▶ _Sayfadan alıntı_:

-----

Geçmişin felaketi
Allah'ın bahşettiği bu güzelim ülkede cumhuriyetin kuruluşundan bu yana birlik dirlik diye bir şey kalmadı. Fransa’dan ithal edilen laiklik perdesi altında dinsizlik icra edildi. İslami tedrisat yapan camiler, medreseler, tekkeler, zaviyeler kapatıldı ve birçok İslam âlimi idam edildi.
Urfa’da bile satılan bazı camiler kurtarılamadı ve halen ev veya iş yeri olarak kullanılıyor. Kilis’e gittiğimde bir yerde bir minare vardı amma cami yoktu. Caminin yerini okul yapmışlardı ve bir camide mağaza yapılmıştı. Bazı Müslümanlar bir araya gelerek o camiyi mağaza olmaktan kurtarmışlardı. Bunun belgesini bir ara bir televizyon kanalına göndermiştim.
Müslümanlara gerici ve yobaz yaftası yapıştırılmış, nerede ise seksen yıl laiklik ve başörtüsü tartışması başını alıp gitmişti. Başörtülü kızlarımız okullardan dışlanmıştı. Hatta milletvekili seçilen Merve Kavakçı bile başörtülü olduğu için meclisten dışarı atılmıştı.
Urfa’nın Harran Üniversitesi kantininin kapısında aynen şöyle yazıyordu. Başörtülü olanlar buraya giremez. Bununla ilgili bir yazı yazmıştım. Köpekler bile bu kantinlere girerken,
Başörtülü kızlarımız giremezdi.
Koskoca profesörler üniversitelerin kapısında durup başörtülü kızları içeri almıyor ve ikna odaları kurarak başörtüsünden vazgeçmeleri için çaba gösteriyorlardı. Irkçılığın daniskası yapılıyordu, Kürtleri yok sayıyorlardı. Dağa taşa" Ne mutlu Türküm" diye kocaman yazılarla bunu açıkça ifade ediyorlardı.
Her on yılda bir askeri darbe yapıldı. 12 Eylül 1980 tarihinde Kenan Evren ve arkadaşları bir askeri darbe yapmışlardı. Kendi ifadeleriyle bir sağdan, bir soldan birçok insanı idam ederek, kendilerine göre bir denge sağlamışlardı. Katiller ve zalimler birçok masum gencin hayatını mahvettiler.
Türkiye’de yapılan bütün darbeler ABD’nin emriyle içerdeki siyonistlerle birlikte yapılmıştır. Bütün bu olup bitenler devletin resmi kayıtlarında vardır. Âcizane 1960 yılında Menderes Hükümetine karşı yapılan darbeyle beraber sonraki bütün askeri darbeleri yaşamış biriyim. Her darbeyi yapan çetelerin gerekçesi laiklik elden gidiyor ve Kemalizm’i kurtarmak için bütün bunlar yapılıyor şeklinde beyanatlar veriliyordu.

-----

▶ _Veriler_:
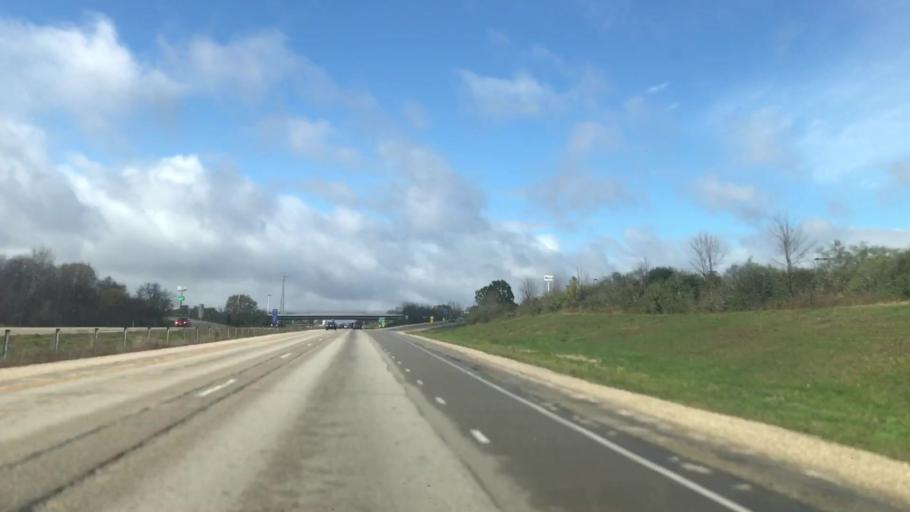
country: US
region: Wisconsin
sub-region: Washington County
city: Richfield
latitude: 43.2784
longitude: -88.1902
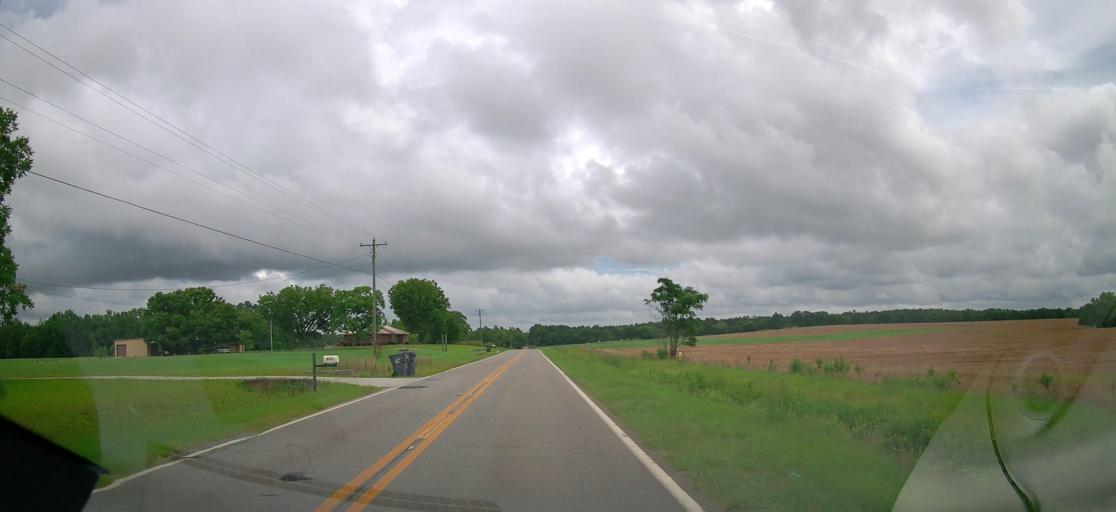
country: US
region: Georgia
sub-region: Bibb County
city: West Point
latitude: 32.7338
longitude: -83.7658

-----

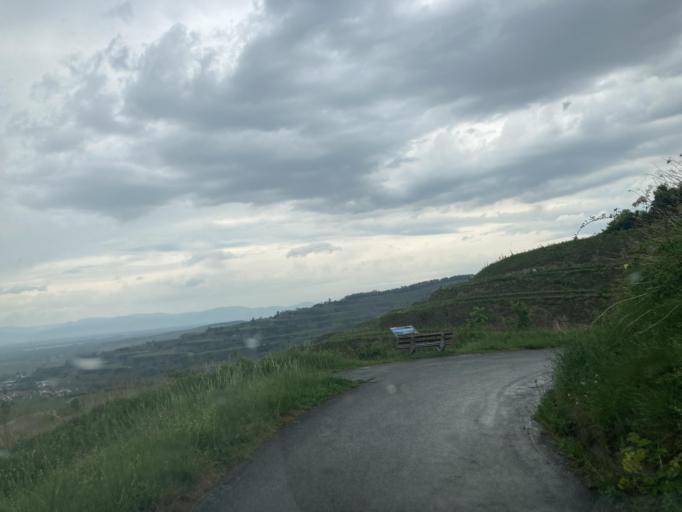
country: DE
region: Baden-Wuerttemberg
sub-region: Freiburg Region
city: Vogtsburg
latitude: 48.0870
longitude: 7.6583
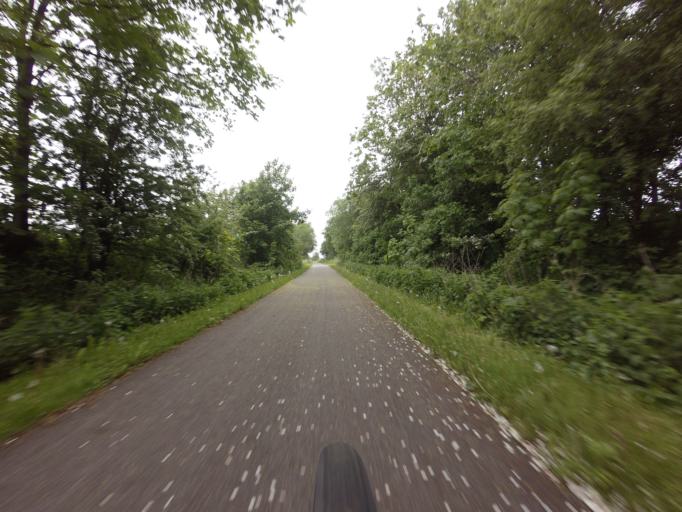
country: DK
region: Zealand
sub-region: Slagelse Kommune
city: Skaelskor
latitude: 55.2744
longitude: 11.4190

-----

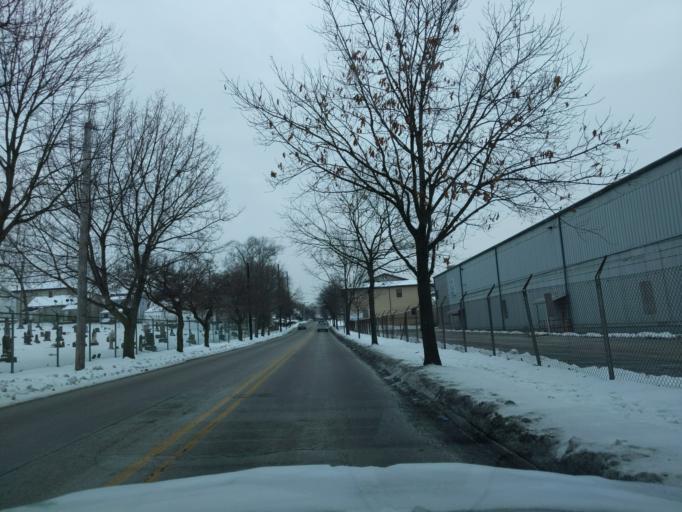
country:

-----

▶ _İstenenler_:
[A] Laiklik ve darbeler üzerine yazıya göre şu ifadeler doğru mu: (i) Kilis'te yanında cami olmayan bir minare vardı; (ii) Merve Kavakçı başörtüsüyle meclise kabul edildi; (iii) 12 Eylül 1980 darbesini Kenan Evren ve arkadaşları yaptı? Her birine evet ya da hayır deyin ve yazıdan belirleyici sözleri aynen alıntılayın.
[B] Laiklik ve darbeler üzerine yazıyı kaldığı yerden sürdürün.
Bu verilere hiç ihtiyacınız olmayacak.

▶ _Görevlere göre yanıtlar_:
[A]
(i) Evet: "Kilis’e gittiğimde bir yerde bir minare vardı amma cami yoktu."
(ii) Hayır: "Hatta milletvekili seçilen Merve Kavakçı bile başörtülü olduğu için meclisten dışarı atılmıştı."
(iii) Evet: "12 Eylül 1980 tarihinde Kenan Evren ve arkadaşları bir askeri darbe yapmışlardı."

[B]
1980 İhtilalinde Diyarbakır Cezaevinde yapılan işkencelerin haddi hesabı yoktu. Türkçe bilmeyen anne ve babalar ziyarete geldikleri çocuklarıyla Kürtçe konuşamıyor, gözleri yaşlı olarak birbirlerine bakıyorlardı. Çünkü Kürtçe konuşmak YASAKTI.
Hatta rahmetli Milletvekili Mustafa Kılıç ile Celal Paydaş bizzat anlatmışlardı. Biz Diyarbakır Cezaevinde idik bir bardak çay istedik, bize idrar getirmişlerdi.
Birçok fabrika yaptığı imalatı durdurmuş durmadan heykel yapıyordu. Ordunun nerede ise bütün silahları, uçakları, tanklarının tümü başta ABD ve batılı ülkelerden ithal ediliyordu. Yedek parça almak için de tamamen onlara bağlı hale gelmiştik. Hatta l. Ordu Komutanı Çevik Bir hükümetten habersiz İsrail'e gitti ve orada tankların modernize edilmesi için bir antlaşma yapıp o zamanın Başbakanı Erbakan'ın önüne koymuştu.
İnsansız hava araçları olan heronlar İsrail’den ithal edilmişti. İsrail istediği gibi ülkemizle oyun oynuyordu.
O zamanlar rahmetli Başbakan Turgut Özal zehirlenmişti, yanında özel doktoru bile yoktu ve hayatını kaybetmişti. Rahmetli MİT Eski Başkanı Mahir Kaynak'a sordum. Turgut Özal öldü mü, yoksa öldürüldü mü? Öldürüldü diye cevap vermişti.
Geçmişi bilmeyen geleceği inşa edemez. Geçmişte birçok insanımız bu acılarla yaşadı.
Bu sistemde dindarlar bile başa gelse, köşe başlarını sinsice tutmuş olanlar var, bunlarla baş etmek hayli zordur. Urfa’da iki mason derneği kurulmuştur. Lions ve Rotary kulübüne kimler üyedir? Bunların kim olduklarını bilen var mı?
Haydi, kalın sağlıcakla.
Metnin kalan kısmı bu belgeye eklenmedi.